- **제공 자료**:
※

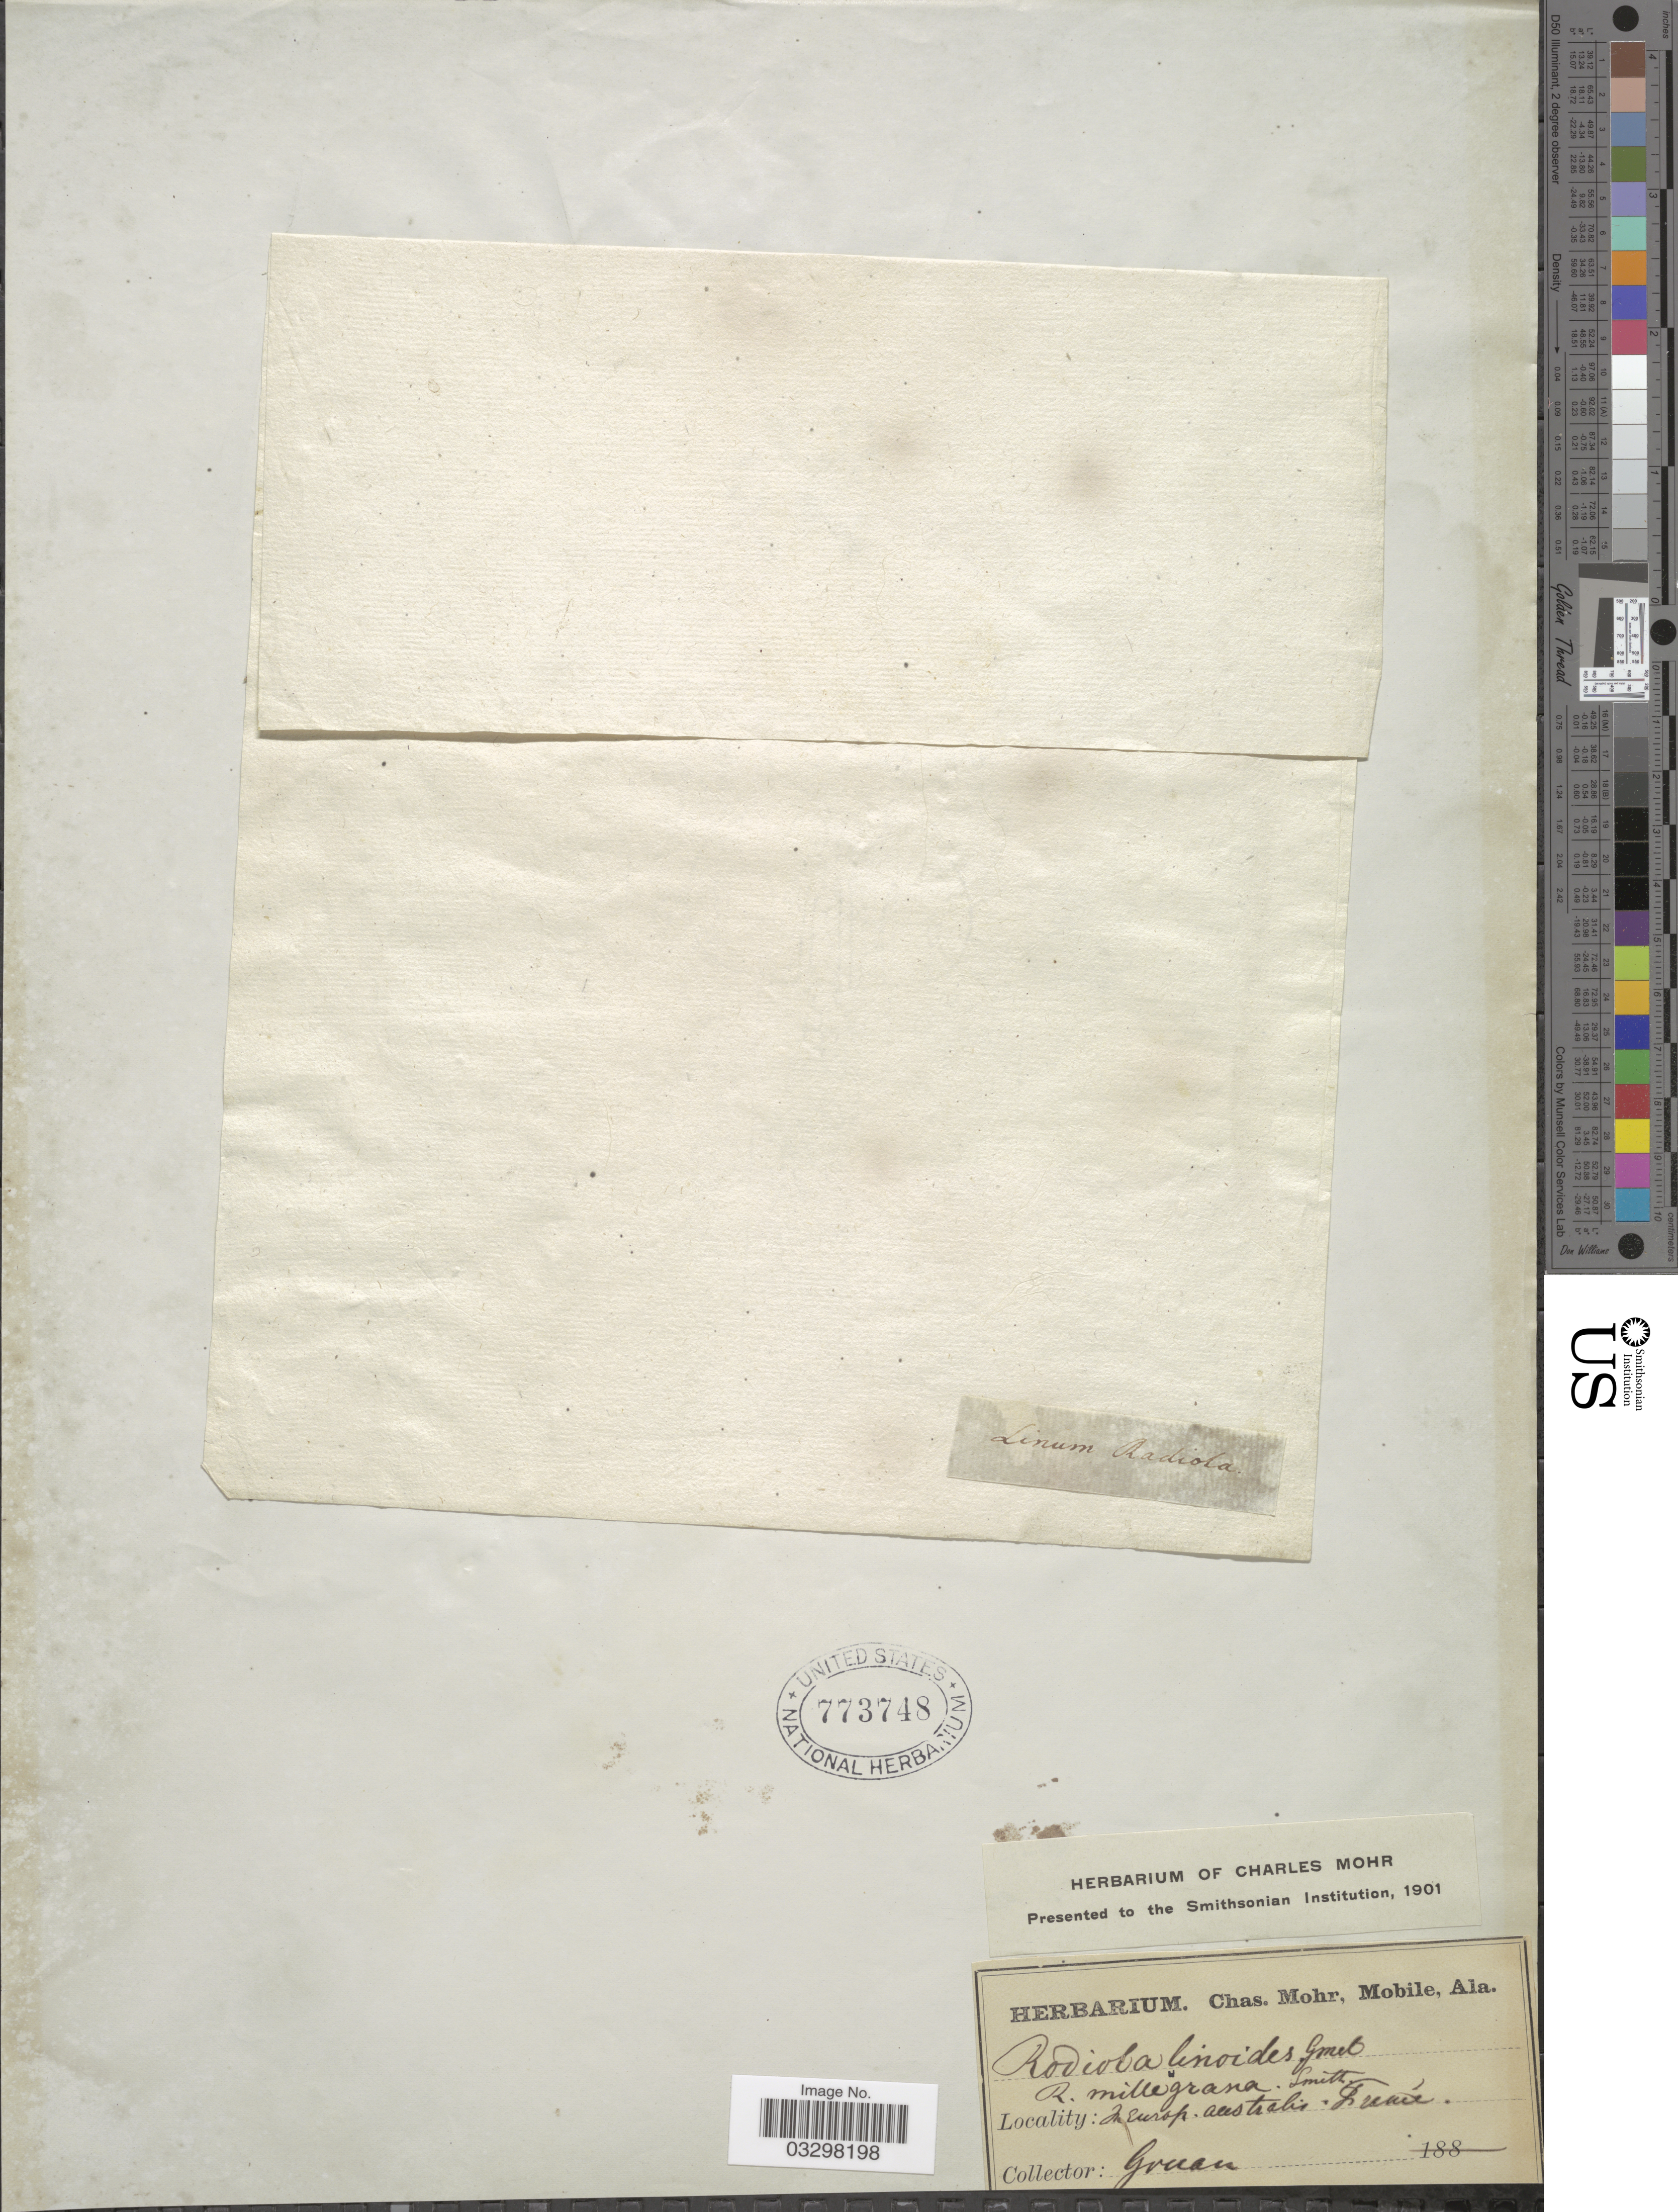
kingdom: Plantae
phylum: Tracheophyta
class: Magnoliopsida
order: Malpighiales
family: Linaceae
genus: Radiola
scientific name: Radiola millegrana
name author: Sm.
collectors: Gruan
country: France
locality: In Europ. australis. Francé.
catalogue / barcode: US 773748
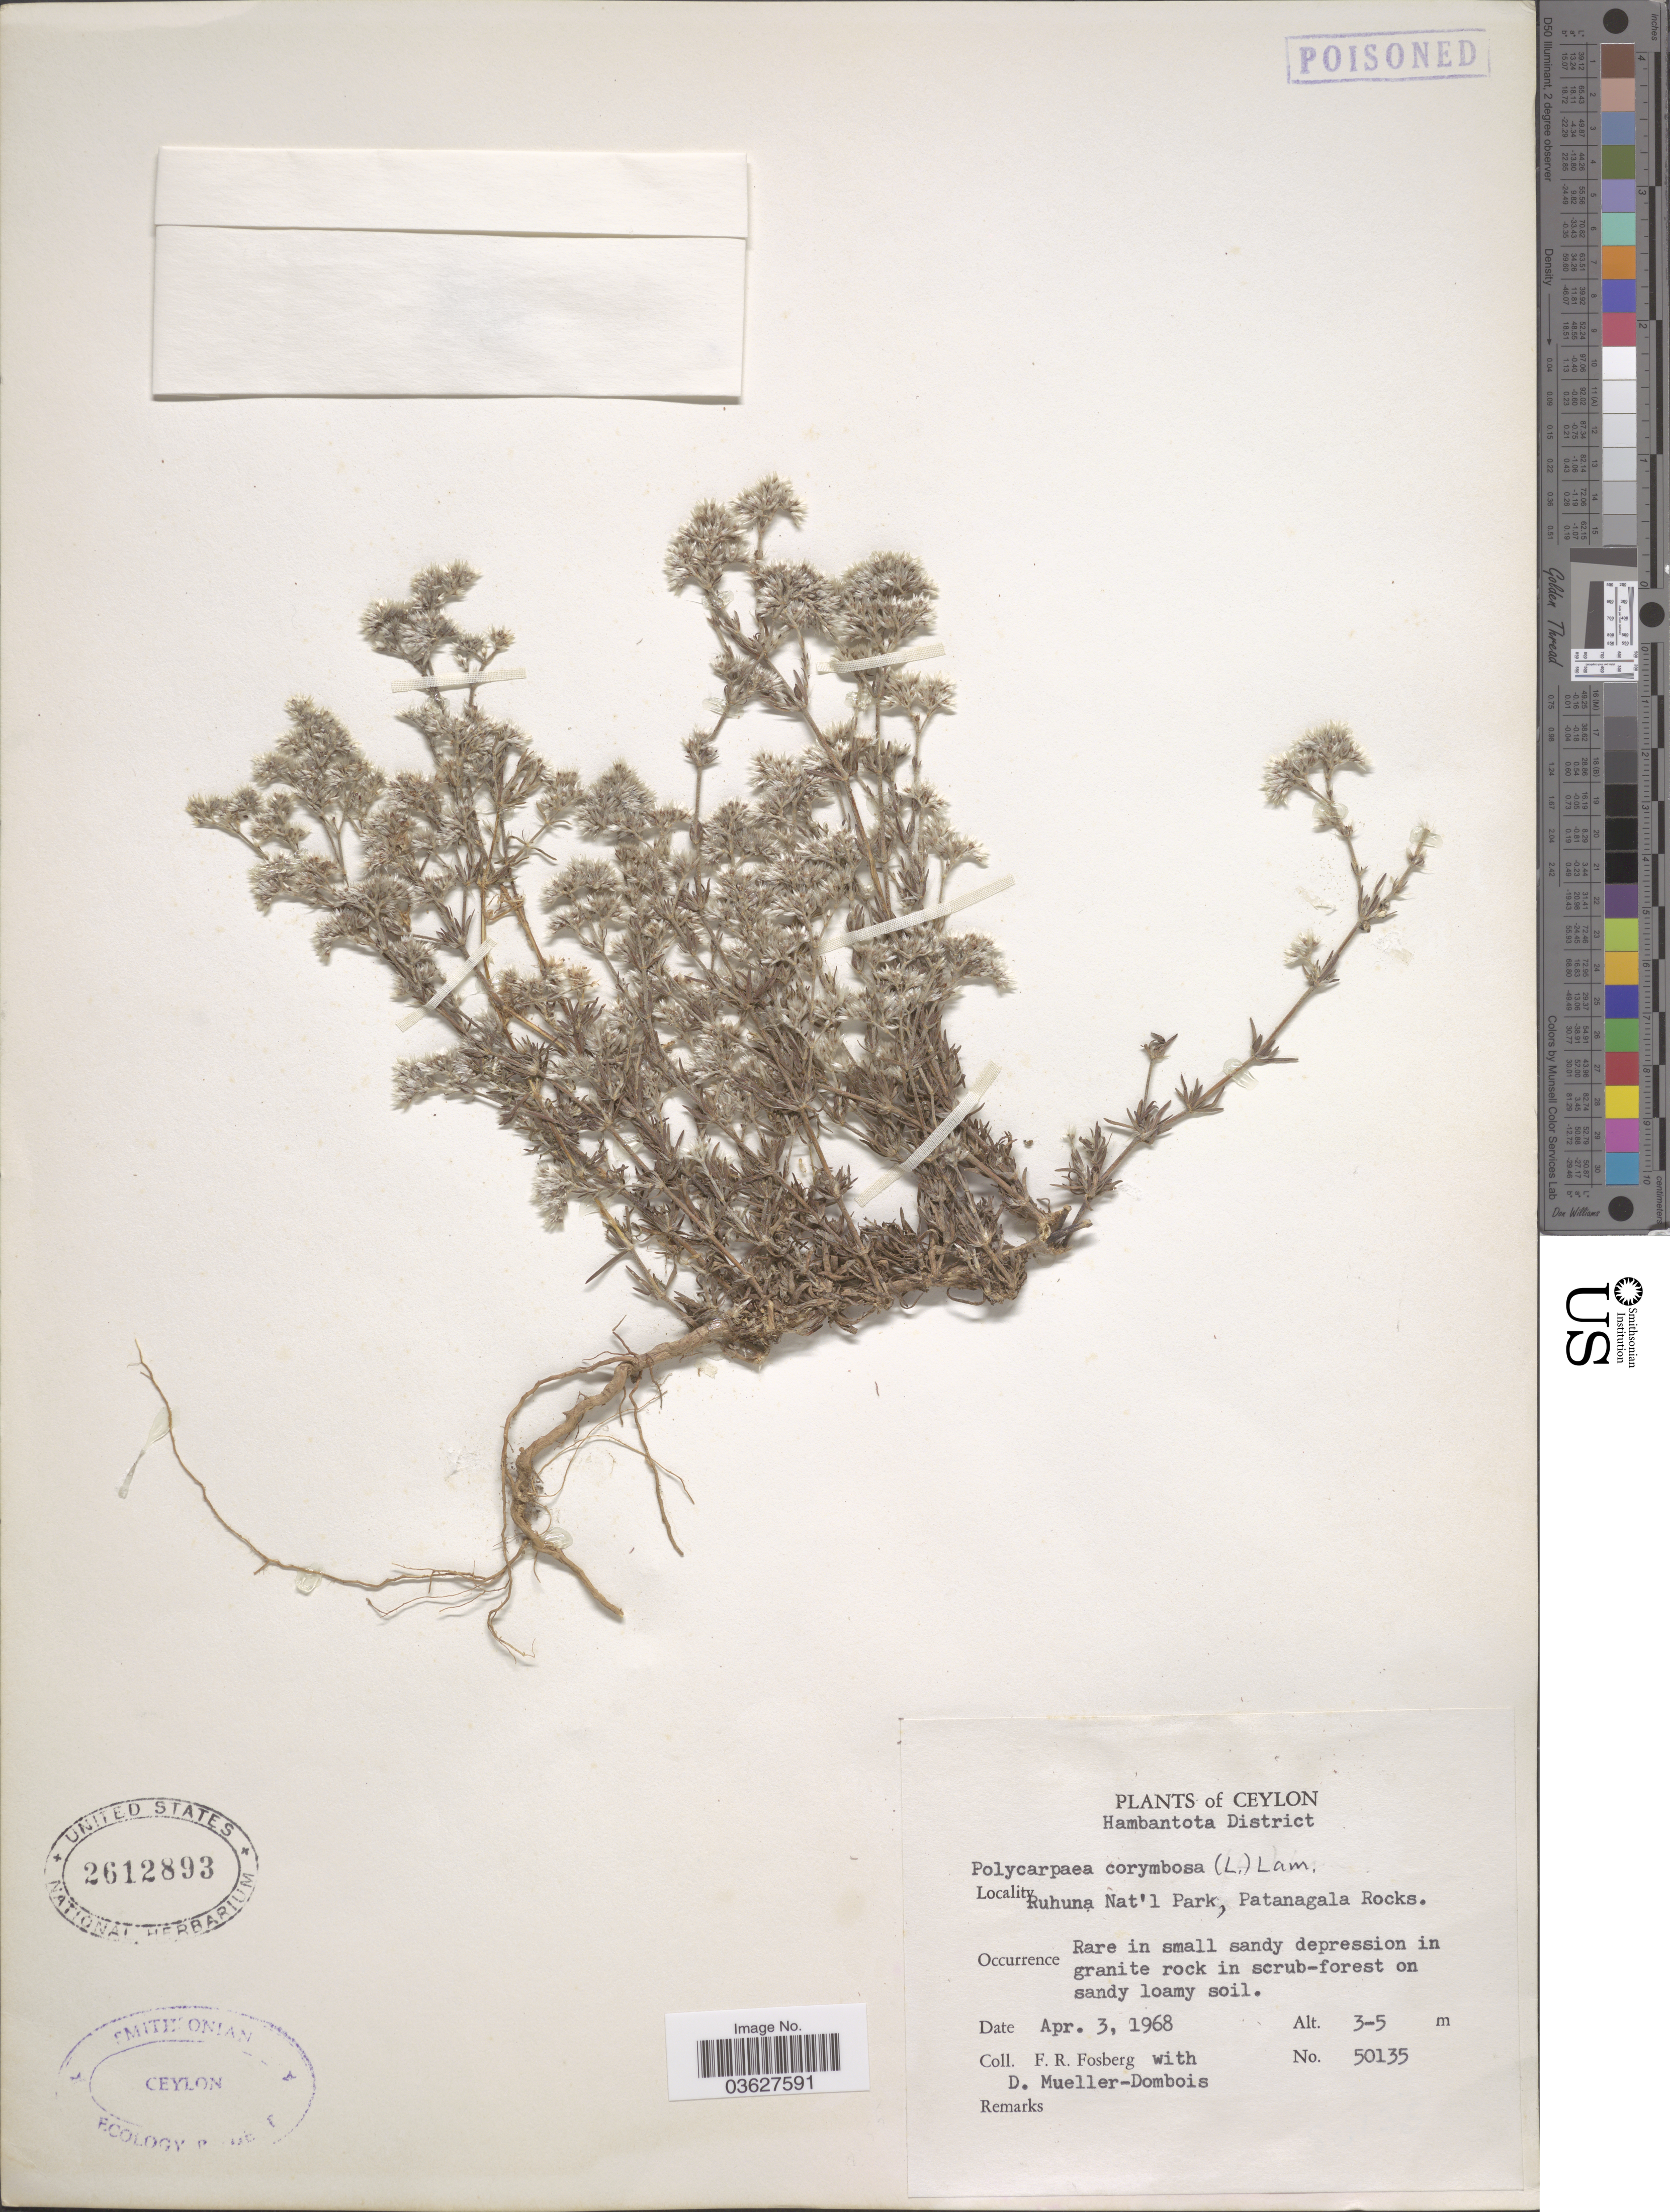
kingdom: Plantae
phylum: Tracheophyta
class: Magnoliopsida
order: Caryophyllales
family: Caryophyllaceae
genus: Polycarpaea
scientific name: Polycarpaea corymbosa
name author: (L.) Lam.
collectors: F. R. Fosberg & D. Mueller-Dombois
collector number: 50135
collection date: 1968-04-03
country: Sri Lanka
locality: Ceylon, Hambantota District. Ruhuna Nat'l Park, Patanagala Rocks.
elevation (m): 3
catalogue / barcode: US 2612893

※

- **과제 지시**: 위 자료 전체에서 "locality"만 "site"(으)로 대체하여 다시 쓰고 나머지는 그대로 두십시오. 그림은 답에서 제외하십시오.

- **작성 답안**:
kingdom: Plantae
phylum: Tracheophyta
class: Magnoliopsida
order: Malpighiales
family: Linaceae
genus: Radiola
scientific name: Radiola millegrana
name author: Sm.
collectors: Gruan
country: France
site: In Europ. australis. Francé.
catalogue / barcode: US 773748
kingdom: Plantae
phylum: Tracheophyta
class: Magnoliopsida
order: Caryophyllales
family: Caryophyllaceae
genus: Polycarpaea
scientific name: Polycarpaea corymbosa
name author: (L.) Lam.
collectors: F. R. Fosberg & D. Mueller-Dombois
collector number: 50135
collection date: 1968-04-03
country: Sri Lanka
site: Ceylon, Hambantota District. Ruhuna Nat'l Park, Patanagala Rocks.
elevation (m): 3
catalogue / barcode: US 2612893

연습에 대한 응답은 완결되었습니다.